── Text for analysis ──
As I restock my homemade gift stash I'll use those extra bits and pieces to make those tiny baby hats and booties with the leftover yarn and hoping to run across some sales on baby yarn to stock up a stash for this my newest endeavor. I also have a couple baby quilts to quilt too.

But those busy hands projects keep me out of trouble and off the streets and goodness knows I need it.



Blessings from The Holler

The Canned Quilter

Wednesday, May 6, 2015

Dirt Work


O Wise One has begun hauling loads of topsoil to the property. The topsoil is being mixed with purchased mushroom compost and used to make beds and finish filling garden boxes and to patch holes and bare spots in the lawn.


The hosta are being split one by one and found a new home under the trees where they should enjoy all that shade.


We are hoping they will fill out over time as they did at the old house.  We are trying to disturb the tree roots as little as possible and only added a couple inches of dirt and planted small pieces of hosta that didn't require lots of soil. It would have been better to do this earlier but we are hoping that with plenty of water they will do fine.We still have to haul mulch to go around them. 


Leftover topsoil is being used to fill in holes (ruts) in the yard and being over seeded with grass seed I found with the garden seed in the freezer. Not sure how old it is but worth a shot and it needed to be used  out of the freezer anyway. A little layer of straw on top and now we just need to remember to water it regularly.

The ten garden beds are all full now and we want to wait a few days and let it settle before attempting to plant any vegetable seeds in it. And life goes on as we settle in. Nothing like digging in the dirt to put your mark on a new piece of property. 

I am off to find some tomato and pepper plants. It has been years since I purchased vegetable plants but it was just too hectic to raise my own this year.

It has rained constantly since we moved here but that was before my garden, watch it quit raining now because that is the way my luck rolls. I think maybe we need to look into some rain barrels just in case.

Wishing everyone out there sunshine, blue skies and lots of dirt to dig in.
───
── Record extracts ──
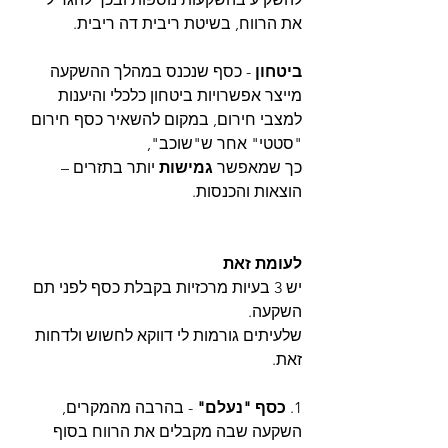
את הרווח, בשיטת ריבית דה ריבית.
ביטחון 
- כסף שנכנס במהלך ההשקעה 
מייצר אפשרויות ביטחון כלכלי והיענות 
למצבי חירום, במקום להשאיר כסף חירום 
"סטטי" אחר ש"שוכב",
כך שמאפשר 
גמישות 
יותר בתזרים – 
הוצאות והכנסות.
לעומת זאת
יש 3 בעיות מרכזיות בקבלת כסף לפני תם 
השקעה.
שלעיתים גורמות לי דווקא לחשוש ולדחות 
זאת.
1. 
כסף "נעלם"
 - בהרבה מהמקרים, 
השקעה שבה מקבלים את הרווח בסוף 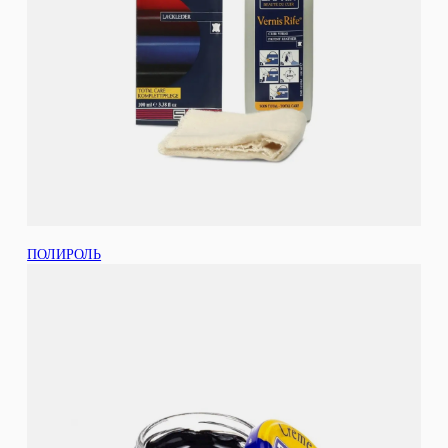
ПОЛИРОЛЬ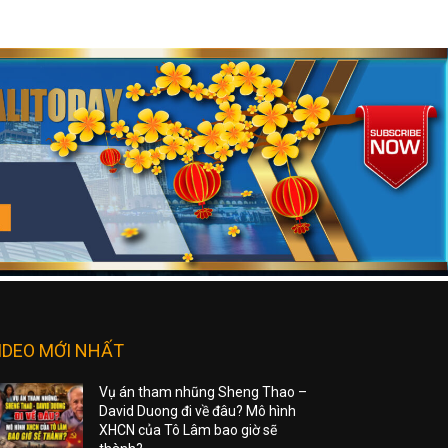
IDEO MỚI NHẤT
Vụ án tham nhũng Sheng Thao –
David Duong đi về đâu? Mô hình
XHCN của Tô Lâm bao giờ sẽ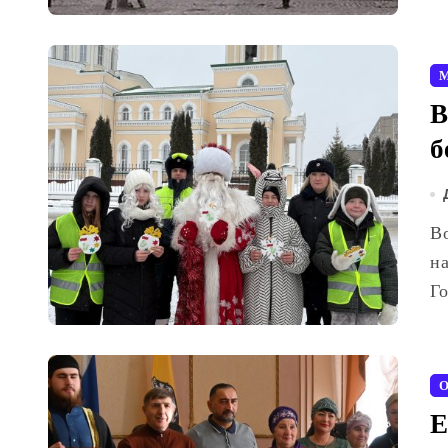
М
В
б
Вольск встречает Новый год не только праздничным
н
Г
О
Е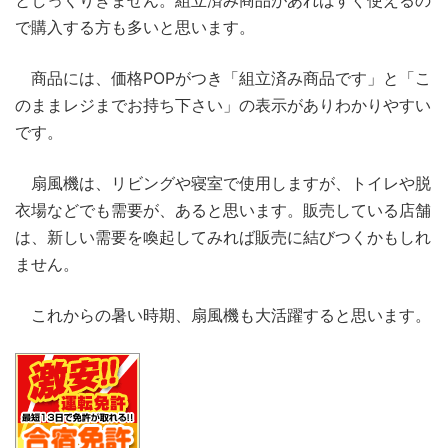
としっくりきません。組立済み商品があればすぐ使えるの
で購入する方も多いと思います。
商品には、価格POPがつき「組立済み商品です」と「こ
のままレジまでお持ち下さい」の表示がありわかりやすい
です。
扇風機は、リビングや寝室で使用しますが、トイレや脱
衣場などでも需要が、あると思います。販売している店舗
は、新しい需要を喚起してみれば販売に結びつくかもしれ
ません。
これからの暑い時期、扇風機も大活躍すると思います。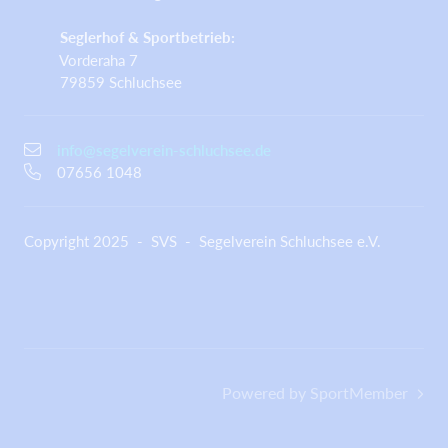
Seglerhof & Sportbetrieb:
Vorderaha 7
79859 Schluchsee
info@segelverein-schluchsee.de
07656 1048
Copyright 2025 - SVS - Segelverein Schluchsee e.V.
Powered by SportMember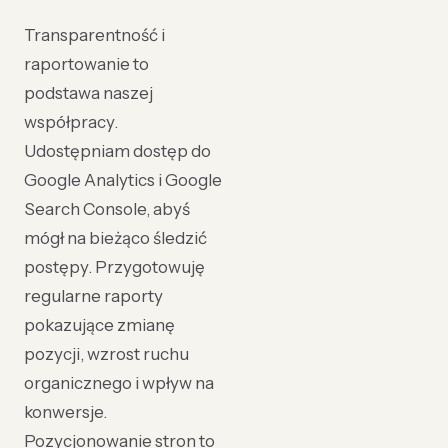
Transparentność i
raportowanie to
podstawa naszej
współpracy.
Udostępniam dostęp do
Google Analytics i Google
Search Console, abyś
mógł na bieżąco śledzić
postępy. Przygotowuję
regularne raporty
pokazujące zmianę
pozycji, wzrost ruchu
organicznego i wpływ na
konwersje.
Pozycjonowanie stron to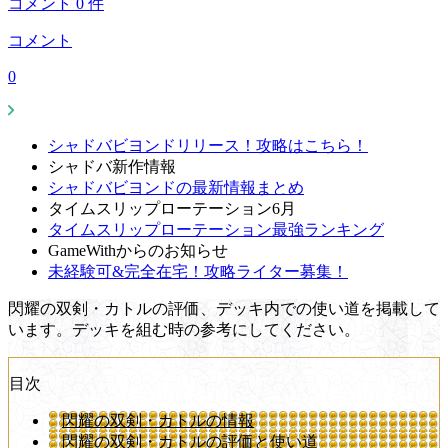
コメント
0
件
コメント
0
シャドバビヨンドリリース！攻略はこちら！
シャドバ新作情報
シャドバビヨンドの最新情報まとめ
タイムスリップローテーション6月
タイムスリップローテーション最強ランキング
GameWithからのお知らせ
未経験可&完全在宅！攻略ライター募集！
閃耀の双剣・カトルの評価、デッキ内での使い道を掲載して
います。デッキを組む時の参考にしてください。
目次
閃耀の双剣・カトルの情報
閃耀の双剣・カトルの評価と使い道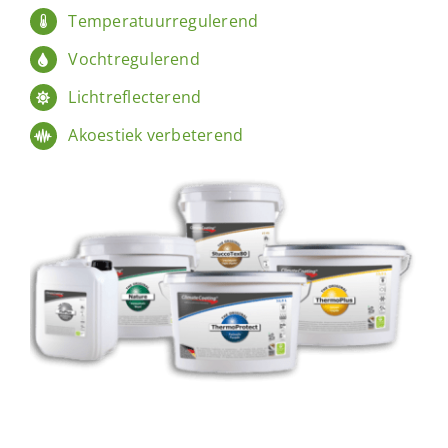
Temperatuurregulerend
Vochtregulerend
Lichtreflecterend
Akoestiek verbeterend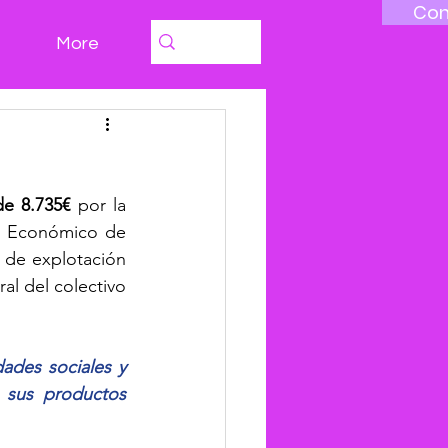
Con
More
e 8.735€
 por la 
o Económico de 
 de explotación 
al del colectivo 
ades sociales y 
sus productos 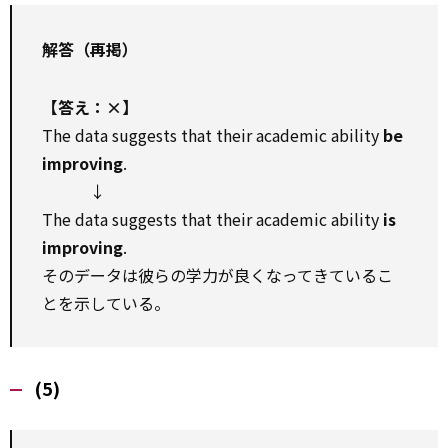
解答（再掲）
【答え：×】
The data suggests that their academic ability
be
improving
.
↓
The data suggests that their academic ability
is
improving
.
そのデータは彼らの学力が良くなってきているこ
とを示している。
(5)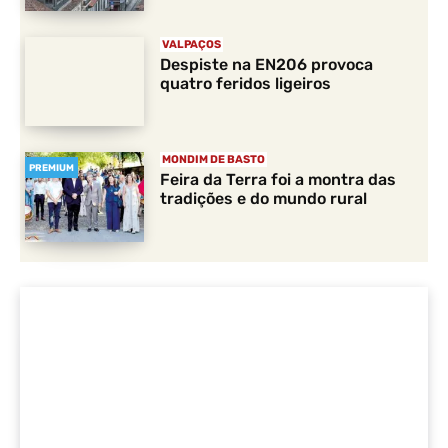
VALPAÇOS
Despiste na EN206 provoca
quatro feridos ligeiros
MONDIM DE BASTO
PREMIUM
Feira da Terra foi a montra das
tradições e do mundo rural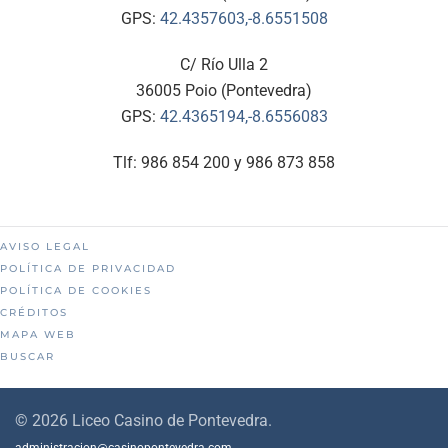
GPS:
42.4357603,-8.6551508
C/ Río Ulla 2
36005 Poio (Pontevedra)
GPS:
42.4365194,-8.6556083
Tlf: 986 854 200 y 986 873 858
AVISO LEGAL
POLÍTICA DE PRIVACIDAD
POLÍTICA DE COOKIES
CRÉDITOS
MAPA WEB
BUSCAR
©
2026
Liceo Casino de Pontevedra.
───
= What to work on =
A – Decide whether each statement agrees with the blog post, answering yes or no and quoting the words of the post that settle it: (i) The topsoil is mixed with purchased mushroom compost. (ii) Vegetable seeds have already been planted in the ten garden beds. (iii) The grass seed used on the ruts was bought new.
B – Answer from the blog post:
(i) What does the writer plan to make with the leftover yarn?
(ii) Where are the split hosta being planted?
(iii) What is spread on top of the over-seeded holes in the yard?

= Answer section =
A –
(i) Yes: "The topsoil is being mixed with purchased mushroom compost"
(ii) No: "we want to wait a few days and let it settle before attempting to plant any vegetable seeds in it"
(iii) No: "grass seed I found with the garden seed in the freezer"

B –
(i) Tiny baby hats and booties.
(ii) Under the trees.
(iii) A little layer of straw.